Ramadan : les policiers du Calvados invités à  fermer les yeux en cas de transgression du confinement

 Une note interne au sein de la police du Calvados l'invite à n'intervenir dans des zones sensibles qu'en cas d'«atteintes aux personnes ou atteintes graves aux biens» pendant le ramadan. La peur des violences urbaines rend-elle la police fébrile ?

Un télégramme du 24 avril, que Le Parisien a pu se procurer, indique noir sur blanc que «sauf atteinte aux personnes ou atteinte grave aux biens (dégradations par moyen dangereux pour les personnes, de bâtiment, véhicule), il n'y a pas lieu d'intervenir dans les quartiers à forte concentration de population suivant le ramadan, pour relever un tapage, contrôler un groupement de personnes rassemblées après le coucher de soleil pour s'alimenter.»

Cette note émane «du chef d'état-major de la Direction départementale de la sécurité publique (DDSP) du Calvados et s'adresse à tous les services de police du département», d'après le quotidien. A en croire l'écrit et selon «le commandant divisionnaire», ces instructions viendraient du «directeur départemental de la sécurité publique». Il est ainsi expliqué dans la suite de la note que les personnels de la DDSP devront «faire preuve de discernement en la matière, afin d'éviter qu'un manquement aux règles de confinement ne dégénère et provoque un trouble supérieur de violences urbaines». La note ajoute : «Les opérateurs répondront aux requérants [population] que leur appel est pris en compte, et veilleront à ne pas faire de commentaire.»

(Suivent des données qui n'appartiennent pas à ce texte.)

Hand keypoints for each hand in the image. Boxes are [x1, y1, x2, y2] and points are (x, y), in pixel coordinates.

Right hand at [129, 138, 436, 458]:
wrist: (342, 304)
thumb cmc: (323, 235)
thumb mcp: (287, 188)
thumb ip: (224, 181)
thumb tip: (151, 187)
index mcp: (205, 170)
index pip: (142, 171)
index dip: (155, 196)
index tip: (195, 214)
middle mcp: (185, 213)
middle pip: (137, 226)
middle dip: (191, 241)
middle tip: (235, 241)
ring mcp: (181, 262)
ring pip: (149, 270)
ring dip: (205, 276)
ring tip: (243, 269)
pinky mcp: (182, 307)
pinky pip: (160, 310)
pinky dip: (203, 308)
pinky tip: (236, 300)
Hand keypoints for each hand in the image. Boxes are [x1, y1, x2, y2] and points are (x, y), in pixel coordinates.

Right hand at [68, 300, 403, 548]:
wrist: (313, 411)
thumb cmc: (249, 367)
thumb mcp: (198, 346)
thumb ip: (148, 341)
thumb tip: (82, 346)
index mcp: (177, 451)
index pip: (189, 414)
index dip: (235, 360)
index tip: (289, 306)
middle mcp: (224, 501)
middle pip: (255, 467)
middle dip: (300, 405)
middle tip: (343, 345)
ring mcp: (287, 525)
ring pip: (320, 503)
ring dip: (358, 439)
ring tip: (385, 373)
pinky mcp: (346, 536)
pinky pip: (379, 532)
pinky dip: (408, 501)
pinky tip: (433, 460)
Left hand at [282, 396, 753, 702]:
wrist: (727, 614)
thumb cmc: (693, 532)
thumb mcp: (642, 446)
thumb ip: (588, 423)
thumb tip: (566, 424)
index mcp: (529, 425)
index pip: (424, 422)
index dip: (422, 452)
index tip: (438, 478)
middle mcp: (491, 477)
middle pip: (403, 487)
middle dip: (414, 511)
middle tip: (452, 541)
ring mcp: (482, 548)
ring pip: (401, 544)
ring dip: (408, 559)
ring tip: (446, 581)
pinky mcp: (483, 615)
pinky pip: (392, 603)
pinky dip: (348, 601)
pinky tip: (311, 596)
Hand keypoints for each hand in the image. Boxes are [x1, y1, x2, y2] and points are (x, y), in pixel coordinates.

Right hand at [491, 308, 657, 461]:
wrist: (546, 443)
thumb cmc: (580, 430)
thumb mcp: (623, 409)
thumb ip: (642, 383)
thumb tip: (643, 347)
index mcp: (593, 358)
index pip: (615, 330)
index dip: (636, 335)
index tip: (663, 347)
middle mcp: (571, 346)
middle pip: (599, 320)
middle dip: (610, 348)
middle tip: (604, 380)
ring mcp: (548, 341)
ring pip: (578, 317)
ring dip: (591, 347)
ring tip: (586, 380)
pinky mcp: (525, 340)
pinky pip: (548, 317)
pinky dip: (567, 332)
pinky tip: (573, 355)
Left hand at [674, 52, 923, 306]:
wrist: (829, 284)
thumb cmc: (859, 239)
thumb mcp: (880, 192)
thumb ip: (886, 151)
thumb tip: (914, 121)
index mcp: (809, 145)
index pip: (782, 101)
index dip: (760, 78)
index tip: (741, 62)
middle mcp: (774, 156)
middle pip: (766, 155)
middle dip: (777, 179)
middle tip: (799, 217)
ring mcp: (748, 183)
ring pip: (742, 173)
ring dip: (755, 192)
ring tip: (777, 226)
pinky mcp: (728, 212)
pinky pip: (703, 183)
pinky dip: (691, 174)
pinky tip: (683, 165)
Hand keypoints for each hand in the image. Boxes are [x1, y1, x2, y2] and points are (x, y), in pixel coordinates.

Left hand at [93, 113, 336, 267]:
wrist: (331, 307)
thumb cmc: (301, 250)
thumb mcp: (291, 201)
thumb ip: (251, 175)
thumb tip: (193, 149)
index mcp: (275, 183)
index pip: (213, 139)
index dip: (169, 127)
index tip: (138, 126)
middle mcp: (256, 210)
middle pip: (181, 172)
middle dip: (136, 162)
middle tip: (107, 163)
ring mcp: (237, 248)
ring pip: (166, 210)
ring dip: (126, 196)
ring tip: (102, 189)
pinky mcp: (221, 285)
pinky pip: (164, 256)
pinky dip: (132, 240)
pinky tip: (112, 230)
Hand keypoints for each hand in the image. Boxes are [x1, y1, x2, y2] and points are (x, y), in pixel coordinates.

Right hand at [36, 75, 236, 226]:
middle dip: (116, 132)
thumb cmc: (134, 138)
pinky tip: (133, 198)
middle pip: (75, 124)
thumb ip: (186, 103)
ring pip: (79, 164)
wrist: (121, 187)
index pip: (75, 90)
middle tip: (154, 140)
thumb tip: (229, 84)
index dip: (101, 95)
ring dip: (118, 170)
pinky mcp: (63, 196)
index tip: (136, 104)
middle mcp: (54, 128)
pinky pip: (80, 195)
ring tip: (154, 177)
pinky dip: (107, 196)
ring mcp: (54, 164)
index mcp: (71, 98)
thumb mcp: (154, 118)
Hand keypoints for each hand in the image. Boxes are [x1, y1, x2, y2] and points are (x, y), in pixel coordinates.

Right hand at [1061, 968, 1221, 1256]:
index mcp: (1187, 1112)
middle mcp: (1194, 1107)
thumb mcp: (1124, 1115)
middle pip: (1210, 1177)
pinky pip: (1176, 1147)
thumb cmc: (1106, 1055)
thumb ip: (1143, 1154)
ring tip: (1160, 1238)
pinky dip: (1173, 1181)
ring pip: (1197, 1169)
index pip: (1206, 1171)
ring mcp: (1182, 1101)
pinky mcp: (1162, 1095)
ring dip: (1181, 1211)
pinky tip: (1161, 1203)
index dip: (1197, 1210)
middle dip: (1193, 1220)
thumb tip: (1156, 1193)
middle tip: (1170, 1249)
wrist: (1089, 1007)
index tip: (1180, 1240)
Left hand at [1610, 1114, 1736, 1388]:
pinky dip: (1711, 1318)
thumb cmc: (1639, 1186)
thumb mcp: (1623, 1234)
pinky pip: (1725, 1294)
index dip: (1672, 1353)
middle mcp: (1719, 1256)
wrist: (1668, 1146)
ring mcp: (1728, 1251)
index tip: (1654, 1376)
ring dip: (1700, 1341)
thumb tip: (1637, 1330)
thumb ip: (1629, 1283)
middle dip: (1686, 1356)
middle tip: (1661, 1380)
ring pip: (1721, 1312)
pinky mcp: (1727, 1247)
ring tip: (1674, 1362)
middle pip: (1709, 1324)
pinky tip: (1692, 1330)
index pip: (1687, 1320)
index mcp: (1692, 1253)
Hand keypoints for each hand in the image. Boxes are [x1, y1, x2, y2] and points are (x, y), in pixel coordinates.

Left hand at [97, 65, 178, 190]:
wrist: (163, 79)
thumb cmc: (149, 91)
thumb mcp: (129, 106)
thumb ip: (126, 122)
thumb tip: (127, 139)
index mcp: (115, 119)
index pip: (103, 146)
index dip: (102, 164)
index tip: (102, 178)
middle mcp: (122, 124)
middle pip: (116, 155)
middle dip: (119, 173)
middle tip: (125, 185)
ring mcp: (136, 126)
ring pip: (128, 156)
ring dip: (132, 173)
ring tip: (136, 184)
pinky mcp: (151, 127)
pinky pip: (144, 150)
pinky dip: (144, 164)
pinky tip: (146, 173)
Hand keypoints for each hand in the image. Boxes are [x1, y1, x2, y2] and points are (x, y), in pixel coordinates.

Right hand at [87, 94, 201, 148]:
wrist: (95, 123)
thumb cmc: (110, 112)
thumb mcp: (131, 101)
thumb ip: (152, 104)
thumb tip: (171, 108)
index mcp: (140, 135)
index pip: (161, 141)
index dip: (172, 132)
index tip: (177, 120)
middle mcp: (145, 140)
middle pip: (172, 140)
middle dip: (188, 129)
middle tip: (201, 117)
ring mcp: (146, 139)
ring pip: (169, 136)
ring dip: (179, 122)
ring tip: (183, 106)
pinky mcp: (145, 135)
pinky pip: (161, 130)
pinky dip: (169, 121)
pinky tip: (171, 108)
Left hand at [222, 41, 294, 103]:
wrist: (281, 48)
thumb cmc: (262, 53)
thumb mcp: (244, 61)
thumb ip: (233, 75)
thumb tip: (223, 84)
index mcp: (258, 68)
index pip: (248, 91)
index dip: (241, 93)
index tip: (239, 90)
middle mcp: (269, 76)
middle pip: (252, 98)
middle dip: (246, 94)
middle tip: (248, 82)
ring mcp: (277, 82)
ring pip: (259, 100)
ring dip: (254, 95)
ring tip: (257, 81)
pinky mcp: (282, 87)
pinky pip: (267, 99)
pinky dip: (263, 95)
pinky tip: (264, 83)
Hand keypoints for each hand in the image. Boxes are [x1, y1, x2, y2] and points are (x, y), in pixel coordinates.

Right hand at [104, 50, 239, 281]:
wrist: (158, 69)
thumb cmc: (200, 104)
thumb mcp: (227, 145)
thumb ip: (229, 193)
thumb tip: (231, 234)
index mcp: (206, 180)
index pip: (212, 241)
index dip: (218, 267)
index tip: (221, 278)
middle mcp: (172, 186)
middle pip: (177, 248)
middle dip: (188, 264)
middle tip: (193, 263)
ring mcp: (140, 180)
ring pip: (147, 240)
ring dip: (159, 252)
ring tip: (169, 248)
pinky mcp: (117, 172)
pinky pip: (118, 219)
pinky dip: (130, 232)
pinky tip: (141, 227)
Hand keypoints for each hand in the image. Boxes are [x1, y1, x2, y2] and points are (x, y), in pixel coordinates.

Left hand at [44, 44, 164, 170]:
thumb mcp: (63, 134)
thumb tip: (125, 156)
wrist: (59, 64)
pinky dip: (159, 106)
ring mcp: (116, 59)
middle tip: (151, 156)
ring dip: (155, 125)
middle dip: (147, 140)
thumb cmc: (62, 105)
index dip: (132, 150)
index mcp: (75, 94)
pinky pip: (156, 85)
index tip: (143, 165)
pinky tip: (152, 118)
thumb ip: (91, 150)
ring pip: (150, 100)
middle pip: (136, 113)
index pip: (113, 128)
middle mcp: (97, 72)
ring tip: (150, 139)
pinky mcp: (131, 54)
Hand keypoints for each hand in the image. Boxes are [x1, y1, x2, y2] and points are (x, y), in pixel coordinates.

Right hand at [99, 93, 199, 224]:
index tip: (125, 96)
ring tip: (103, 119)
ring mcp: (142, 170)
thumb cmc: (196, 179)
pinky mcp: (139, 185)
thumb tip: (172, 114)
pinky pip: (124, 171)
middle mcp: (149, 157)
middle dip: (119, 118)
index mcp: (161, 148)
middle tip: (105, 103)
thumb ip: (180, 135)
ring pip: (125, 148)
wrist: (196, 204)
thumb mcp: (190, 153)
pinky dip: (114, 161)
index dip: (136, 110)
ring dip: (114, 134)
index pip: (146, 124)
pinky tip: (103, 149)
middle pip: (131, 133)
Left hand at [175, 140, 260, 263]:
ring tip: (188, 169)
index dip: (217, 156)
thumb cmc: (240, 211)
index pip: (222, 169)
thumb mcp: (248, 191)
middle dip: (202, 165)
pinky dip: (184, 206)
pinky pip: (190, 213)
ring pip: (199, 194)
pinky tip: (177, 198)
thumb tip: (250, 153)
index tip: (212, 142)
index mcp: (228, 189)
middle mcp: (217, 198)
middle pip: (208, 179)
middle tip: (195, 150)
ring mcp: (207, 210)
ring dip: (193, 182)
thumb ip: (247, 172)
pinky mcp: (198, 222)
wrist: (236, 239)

Depuis plusieurs semaines, des violences urbaines et des affrontements avec les forces de l'ordre éclatent dans plusieurs cités de villes françaises, comme à Strasbourg, Toulouse, Rillieux-la-Pape, Grigny, Villeneuve-la-Garenne, Chanteloup-les-Vignes ou Sartrouville.

Alors que tout manquement aux mesures de confinement est d'ordinaire strictement puni par les forces de l'ordre, «ces recommandations d'extrême prudence se limitent-elles au Calvados, ou sont-elles généralisées à tous les départements ?», s'interroge Le Parisien.
Une situation dont s'est ému le militant identitaire Damien Rieu sur Twitter, qui a mis en ligne sur le réseau social un photomontage le représentant en chemise blanche, barbe fournie et affublé d'un kufi traditionnel. «Moi quand je veux être exempté de confinement grâce au ramadan», a-t-il sous-titré le cliché.

Le patron de la police nationale a finalement réagi auprès de l'AFP : «Le directeur général de la police nationale (DGPN) a été informé de la diffusion d'un télex de la Direction départementale de la sécurité publique du Calvados donnant des instructions restreignant les conditions d'intervention et de patrouille de la police nationale pendant la période du ramadan […] La police nationale intervient en tout point du territoire pour assurer la sécurité des personnes et des biens, quelles que soient les circonstances. Le DGPN a demandé qu'un rapport d'explications lui soit transmis dès ce soir.»

Enfin, le ministre de l'Intérieur, Christophe Castaner, a également expliqué que «les règles du confinement doivent être respectées partout et par tous : nos forces de l’ordre y veillent sur l’ensemble du territoire avec la même rigueur et le même professionnalisme. Rien ne saurait obérer leur action et leur engagement».

Les instructions données au niveau départemental iraient donc à l’encontre de la doctrine gouvernementale. L’exécutif ne cesse d'affirmer qu'il n'y a «jamais eu de consignes d’allègement des contrôles sur n'importe quel territoire de la République, y compris dans les quartiers», comme le rappelait Laurent Nunez le 24 avril sur l'antenne d'Europe 1.